Does anyone else recall hours spent in front of one of these?
While printed card catalogs are now a nostalgic relic for folks like me, I’m thrilled that actual libraries are still a thing of the present and hopefully future, ad infinitum. In fact, during the pandemic shutdown, I heard many people lament about just how much they yearned for their local library to reopen.
Among the must-reads for those who treasure libraries, “The Library Book” by Susan Orlean is a beautifully written hybrid of a true crime mystery (who set the blaze at the Los Angeles Public Library?), autobiography, and parts history, anatomy, and physiology of libraries themselves.

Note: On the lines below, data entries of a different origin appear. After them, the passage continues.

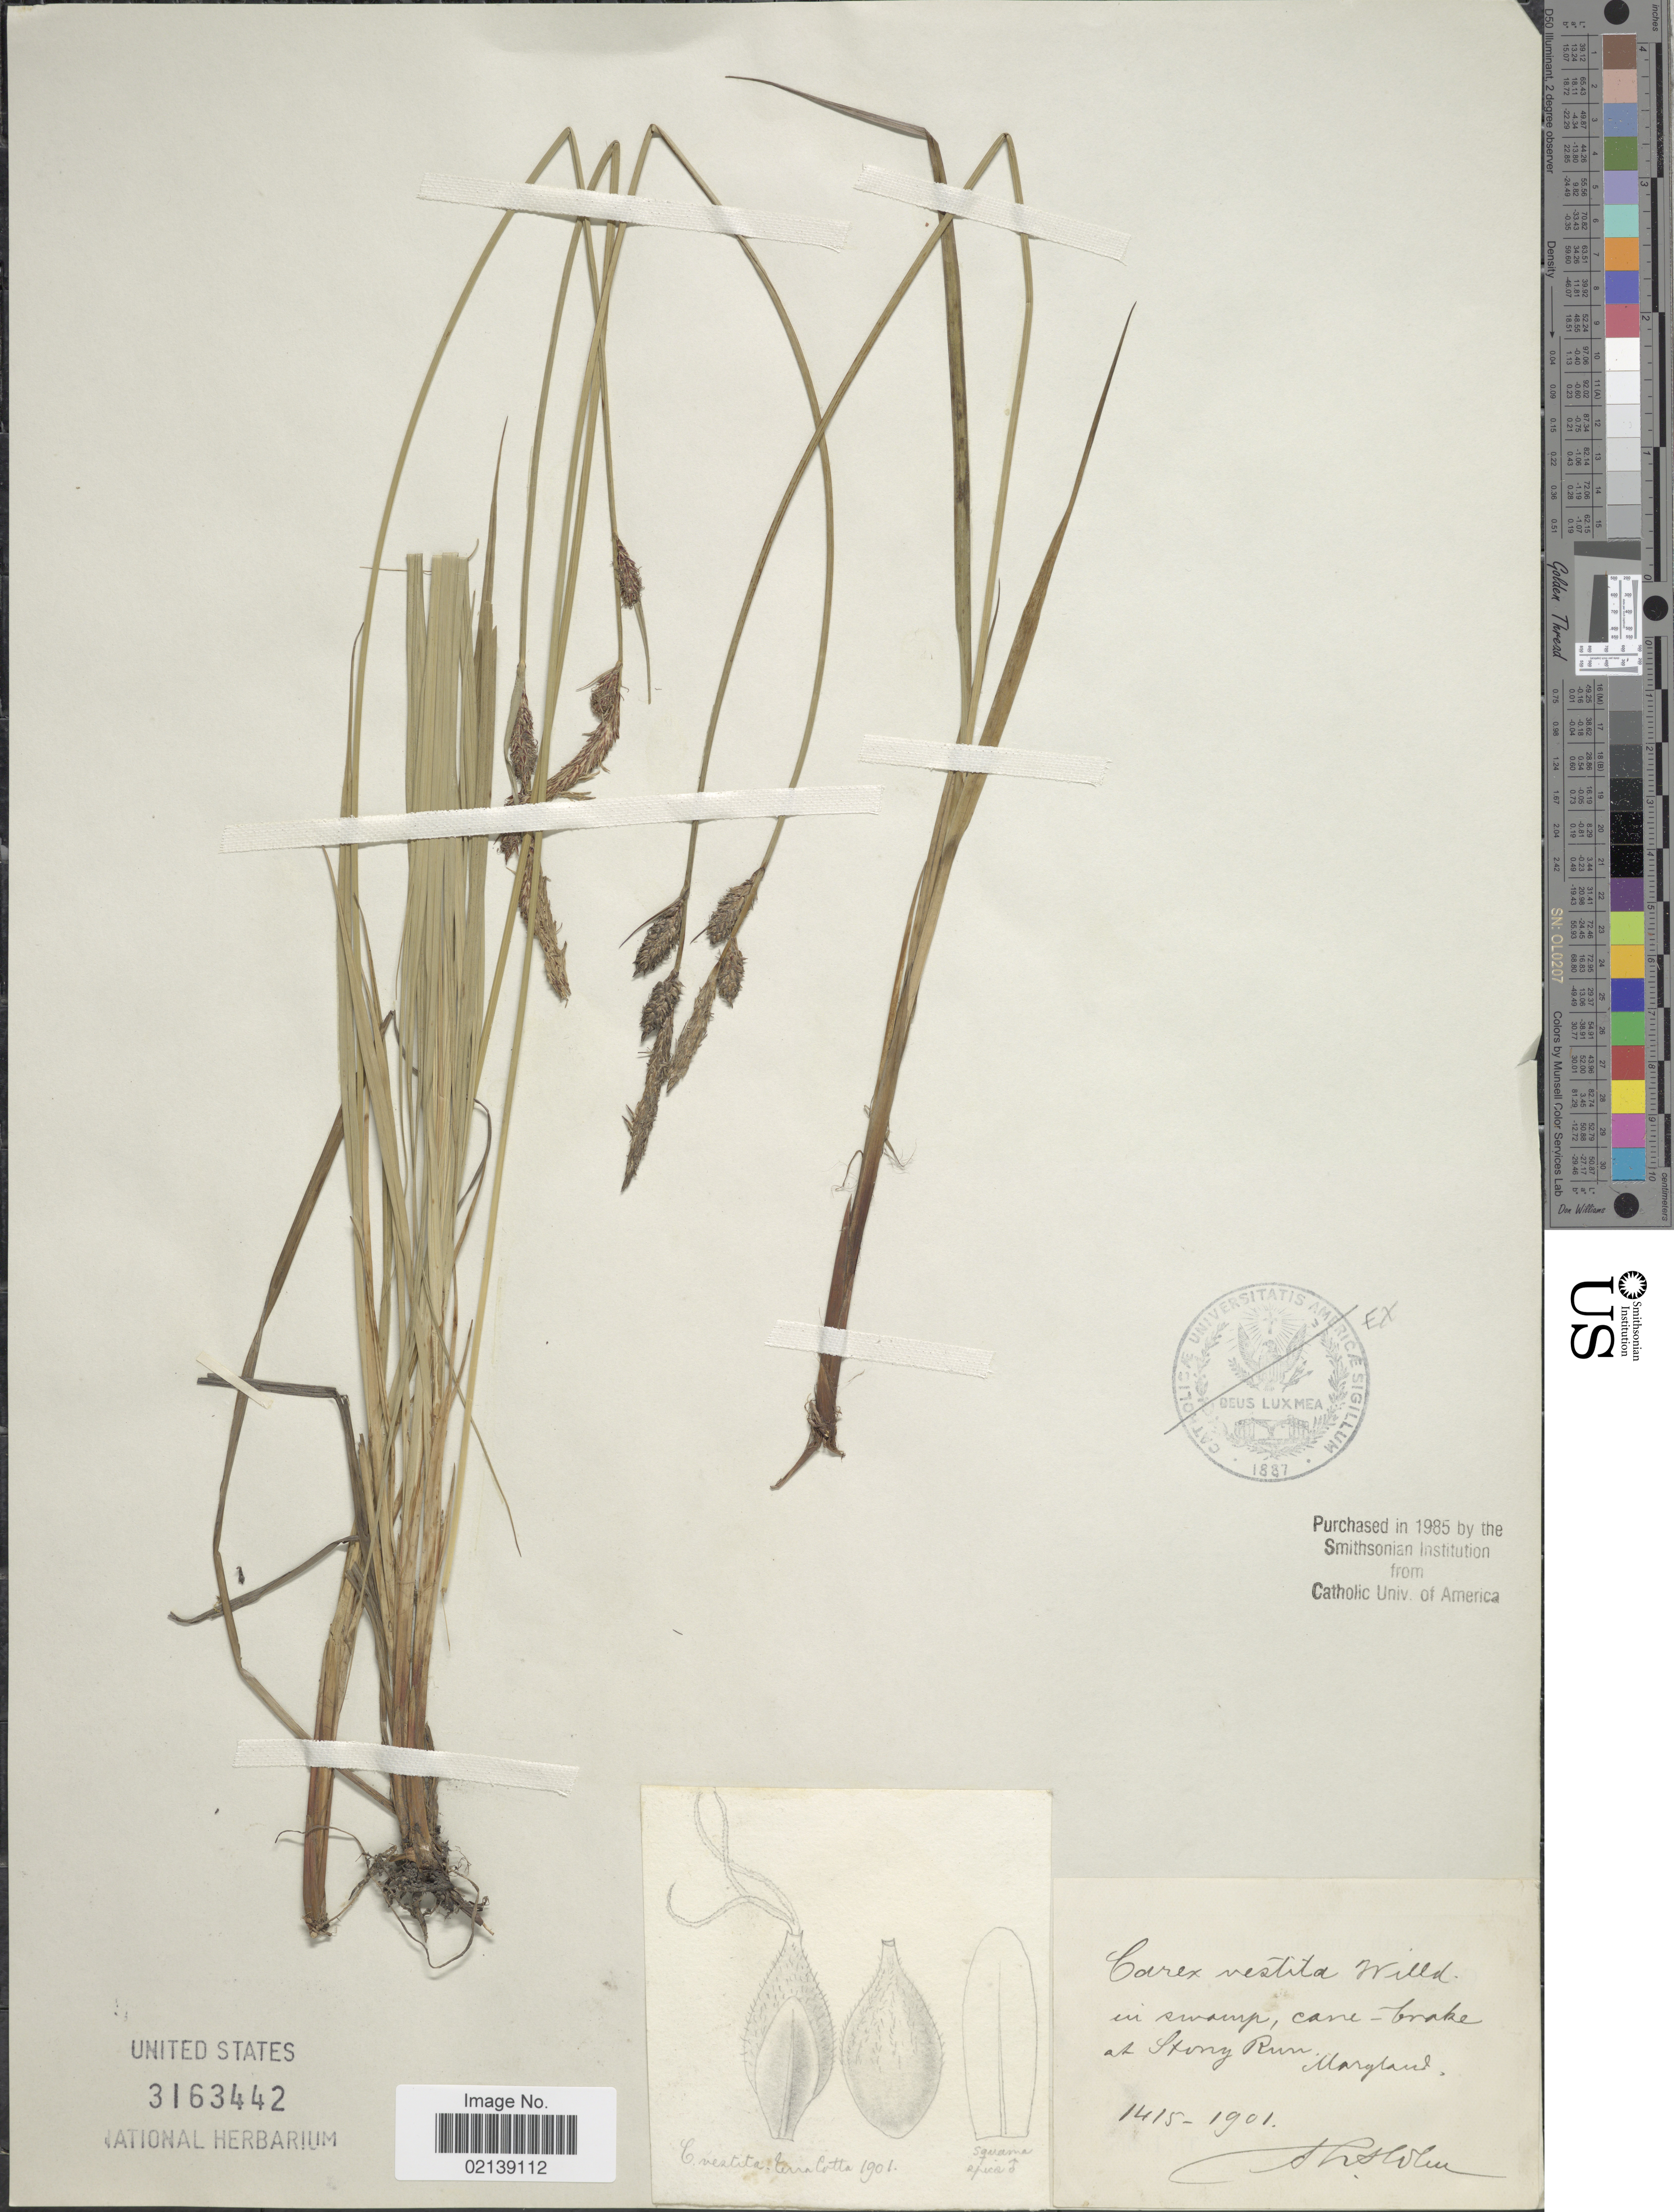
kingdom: Plantae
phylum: Tracheophyta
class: Liliopsida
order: Poales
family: Cyperaceae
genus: Carex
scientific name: Carex vestita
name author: Willd.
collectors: T. Holm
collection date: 1901-05-14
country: United States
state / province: Maryland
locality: In swamp, cane-brake at Stony Run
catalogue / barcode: US 3163442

And a story about a “library” of a completely different type, “The Book Woman of Troublesome Creek” fictionalizes the lives and work of the Packhorse librarians who served about 100,000 people in the Appalachian Mountains during the Great Depression. I get antsy waiting for ON HOLD books at my local library to arrive, so I am exceedingly happy that I don’t have to wait for a horseback librarian to cross “hollers” and hills.
CELEBRATE National Library Week this April 4-10. In the eloquent words of author Neil Gaiman, “…libraries are about freedom. Freedom to read, freedom of ideas, freedom of communication. They are about education (which is not a process that finishes the day we leave school or university), about entertainment, about making safe spaces, and about access to information.”